§ **Task set**
**1)** Rewrite the case_when discussion starting with "We are not in" and going on through "are quite complicated.", swapping "lookup table" for "look-up join".
**2)** Carry on the case_when discussion from the point where it stops.

-- Study text follows --

Data.table: fcase / case_when function for data.table

Created on 5 Sep 2019 · 29Comments · Source: Rdatatable/data.table

Related/follow-up to #3657

case_when is a common tool in SQL for e.g. building labels based on conditions of flags, e.g. cutting age groups:

  case when age < 18 then '0-18'
       when age < 35 then '18-35'
       when age < 65 then '35-65'
       else '65+'
  end as age_label

Our comrades at dplyr have implemented this as case_when with an interface like

dplyr::case_when(
  age < 18 ~ '0-18',
  age < 35 ~ '18-35',
  age < 65 ~ '35-65',
  TRUE ~ '65+'
)

Using & interpeting formulas seems pretty natural for R -- the only other thing I can thing of would be like on syntax (case_when('age<18' = '0-18', ...)).

As for the back end, dplyr is doing a two-pass for loop at the R level which e.g. requires evaluating age < 65 for _all_ rows (whereas this is unnecessary for anything with labels '0-18' or '18-35').

I guess we can do much better with a C implementation. Will be interesting to contrast a proper lazy implementation with a parallel version (since IINM doing it in parallel will require first evaluating all the "LHS" values, e.g. as Jan met recently in frollapply).

Note that normally I'm doing case_when stuff with a look-up join, but it's not straightforward to implement a case_when as a join _in general_ -- though I think the two are isomorphic, backing out what the corresponding join should be I think is a hard problem. e.g. in the example here, the order of truth values matters since implicit in the later conditions are (x & !any(y)) for each condition x that was preceded by conditions y. This case is straightforward to cast as a join on cut(age), perhaps just using roll, but things can be much more complicated when several variables are involved in the truth conditions. So I don't think this route is likely to be fruitful.

feature request

Source

MichaelChirico

👍5

Most helpful comment

We are not in hurry. I think having lazyness should be crucial, otherwise it doesn't bring anything new (other than API) comparing to using lookup table. Don't try to resolve everything at first iteration. When you will feel ready submit PR to get feedback. Final state can take multiple iterations or a follow up PR(s).

jangorecki on 26 Oct 2019

👍3

All 29 comments

I actually prefer the synatx like fcase(test1, value1, test2, value2, ..., default). It's easier to read when the tests and values are quite complicated.

shrektan on 9 Sep 2019

It definitely probably be easier to code from that too.

One way forward would be to S3 it and build a (test1, value1, ....) call to dispatch for fcase.formula (personally I find the formula to read a bit more naturally)

MichaelChirico on 9 Sep 2019

Yes, it's easier to read especially when test & value is short and inlined. But I'm not sure using the formula style will have "significant" overheads or not since it requires extra patching. If not, I'm ok with both styles...

-- Study text concluded --
-- Study material follows --

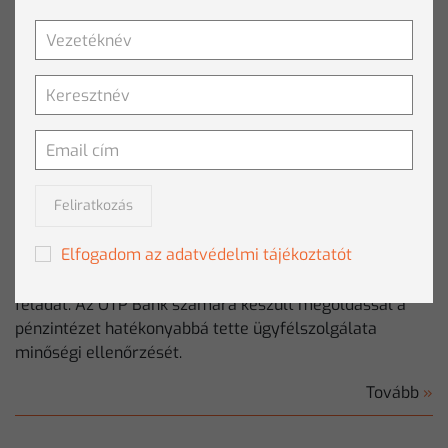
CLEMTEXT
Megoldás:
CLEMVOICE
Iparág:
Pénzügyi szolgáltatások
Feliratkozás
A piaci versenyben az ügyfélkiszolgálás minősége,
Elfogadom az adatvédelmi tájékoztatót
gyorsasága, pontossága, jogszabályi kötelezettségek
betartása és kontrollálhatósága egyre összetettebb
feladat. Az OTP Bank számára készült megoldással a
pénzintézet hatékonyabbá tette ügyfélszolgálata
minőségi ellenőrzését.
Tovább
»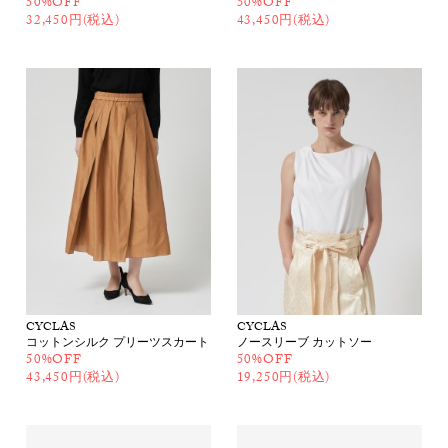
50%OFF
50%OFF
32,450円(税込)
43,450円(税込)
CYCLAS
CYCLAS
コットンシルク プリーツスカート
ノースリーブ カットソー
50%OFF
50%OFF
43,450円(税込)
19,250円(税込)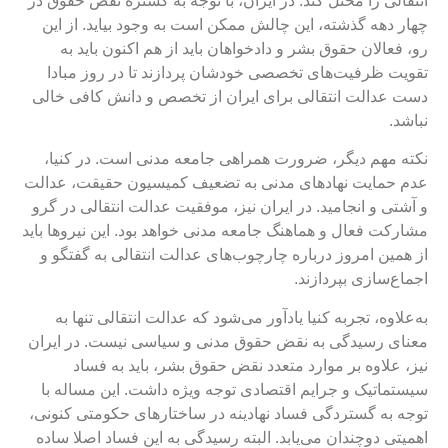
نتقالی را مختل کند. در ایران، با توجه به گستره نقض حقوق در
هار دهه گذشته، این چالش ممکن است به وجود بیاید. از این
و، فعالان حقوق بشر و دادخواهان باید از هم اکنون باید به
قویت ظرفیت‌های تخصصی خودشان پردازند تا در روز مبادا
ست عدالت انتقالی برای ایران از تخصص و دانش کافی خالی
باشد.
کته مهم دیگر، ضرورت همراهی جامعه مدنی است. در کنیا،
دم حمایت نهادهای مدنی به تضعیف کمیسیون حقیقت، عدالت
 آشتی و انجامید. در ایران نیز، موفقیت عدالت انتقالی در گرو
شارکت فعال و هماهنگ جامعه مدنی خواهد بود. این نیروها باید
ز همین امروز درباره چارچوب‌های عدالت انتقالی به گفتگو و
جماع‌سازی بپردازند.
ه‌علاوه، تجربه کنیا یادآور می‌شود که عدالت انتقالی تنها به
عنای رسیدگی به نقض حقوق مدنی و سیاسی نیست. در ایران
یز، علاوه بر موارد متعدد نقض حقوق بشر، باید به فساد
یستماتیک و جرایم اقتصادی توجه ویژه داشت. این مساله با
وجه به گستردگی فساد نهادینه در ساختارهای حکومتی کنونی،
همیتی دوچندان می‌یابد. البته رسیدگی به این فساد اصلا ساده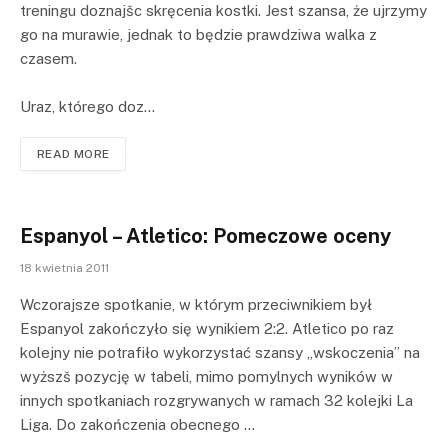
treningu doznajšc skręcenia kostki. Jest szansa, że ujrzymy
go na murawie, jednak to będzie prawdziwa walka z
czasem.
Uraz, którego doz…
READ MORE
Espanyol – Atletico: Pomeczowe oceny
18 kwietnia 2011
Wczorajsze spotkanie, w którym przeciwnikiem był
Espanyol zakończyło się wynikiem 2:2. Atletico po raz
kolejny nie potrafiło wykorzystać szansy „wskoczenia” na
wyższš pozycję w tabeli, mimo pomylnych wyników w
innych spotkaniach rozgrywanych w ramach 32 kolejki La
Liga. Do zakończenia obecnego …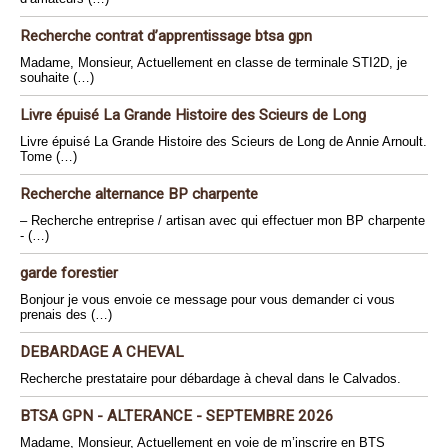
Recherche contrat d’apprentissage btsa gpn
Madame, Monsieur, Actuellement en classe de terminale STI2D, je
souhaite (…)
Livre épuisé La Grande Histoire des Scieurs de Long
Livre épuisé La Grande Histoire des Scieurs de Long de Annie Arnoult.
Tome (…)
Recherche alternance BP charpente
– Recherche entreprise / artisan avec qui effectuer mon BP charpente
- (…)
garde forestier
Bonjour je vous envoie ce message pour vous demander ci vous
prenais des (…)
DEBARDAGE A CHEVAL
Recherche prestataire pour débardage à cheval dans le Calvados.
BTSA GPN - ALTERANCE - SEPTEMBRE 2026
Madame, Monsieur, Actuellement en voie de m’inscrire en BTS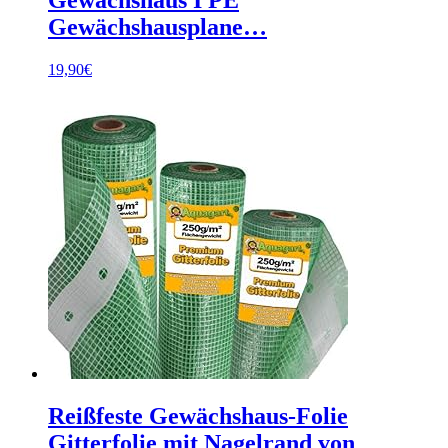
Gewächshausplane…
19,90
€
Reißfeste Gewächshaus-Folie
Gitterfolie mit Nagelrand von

-- Study material concluded --

§ **Set of answers**
**1)**
We are not in hurry. I think having lazyness should be crucial, otherwise it doesn't bring anything new (other than API) comparing to using look-up join. Don't try to resolve everything at first iteration. When you will feel ready submit PR to get feedback. Final state can take multiple iterations or a follow up PR(s).

jangorecki on 26 Oct 2019

👍3

All 29 comments

I actually prefer the synatx like fcase(test1, value1, test2, value2, ..., default). It's easier to read when the tests and values are quite complicated.

**2)**
shrektan on 9 Sep 2019

Question, how does this improve on (or differ from) subassignment by reference? You can do an equivalent to a case when using the following:

DT <- data.table(age = 0:100)
DT[, age_label := "65+"]
DT[age < 65, age_label := "35-65"]
DT[age < 35, age_label := "18-35"]
DT[age < 18, age_label := "0-18"]

for which we already get auto-indexing by default.

HughParsonage on 9 Sep 2019

👍2

Hugh see last paragraph. I had a fuller explanation written out but it disappeared when I pressed Comment 😢

MichaelChirico on 9 Sep 2019

Your example is a special case. fcase is supposed to be more generic and not limited to be used within a datatable object.

shrektan on 9 Sep 2019

👍2

I am thinking it would be more efficient if we don't have to evaluate all the "LHS" value, but I need to think how I would solve that problem. What do you think of something like that?
fcase(variable, default, test1, value1,...,testN, valeN)

2005m on 12 Sep 2019

@2005m I don't quite follow the intuition of the function signature?

I have exploratory work on the fcase branch, R API is:

fcase = function(..., default=NA) .External(Cfcase, ..., default)

My thinking is to implement @shrektan's suggestion first as it'll be pretty straightforward (just need to figure out how to deal with DOTSXP in C 😅; note .External is necessary to accept ...).

Then later build the logic to interpret with formula which can map into the simpler implementation.

MichaelChirico on 13 Sep 2019

I think we can pass a list object to C. e.g.,

fcase = function(..., default = NA) {
  .Call(Cfcase, list(...), default = NA)
}

SEXP fcase(SEXP x, SEXP default) {
  ...
}

In addition, ?.External says the ... accepted is up to 65:

... arguments to be passed to the compiled code. Up to 65 for .Call.

shrektan on 13 Sep 2019

fcase(variable, default, test1, value1,...,testN, valeN)

With this construction one could test for missing(..1) at R level then
evaluate fcase recursively.

On Fri, 13 Sep 2019 at 12:31 pm, Xianying Tan notifications@github.com
wrote:

I think we can pass a list object to C. e.g.,

fcase = function(..., default = NA) {
.Call(Cfcase, list(...), default = NA)
}

SEXP fcase(SEXP x, SEXP default) {
...
}

—
You are receiving this because you commented.
Reply to this email directly, view it on GitHub
https://github.com/Rdatatable/data.table/issues/3823?email_source=notifications&email_token=AB54MDCWWKJSFOVMDDQWBADQJL3PDA5CNFSM4IT6NOD2YY3PNVWWK3TUL52HS4DFVREXG43VMVBW63LNMVXHJKTDN5WW2ZLOORPWSZGOD6TZGNI#issuecomment-531075893,
or mute the thread
https://github.com/notifications/unsubscribe-auth/AB54MDA2AHRQQRGQFC2FW73QJL3PDANCNFSM4IT6NODQ
.

HughParsonage on 13 Sep 2019

👍1

@MichaelChirico , I was thinking to use it like this:
fcase(age, '65+', '<18', '0-18', '<35', '18-35')

2005m on 13 Sep 2019

since it only depends on a single variable age, maybe it suits for fswitch() as a wrapper of fcase()?

shrektan on 13 Sep 2019

the less checks on R level the better. I also prefer .Call rather than .External.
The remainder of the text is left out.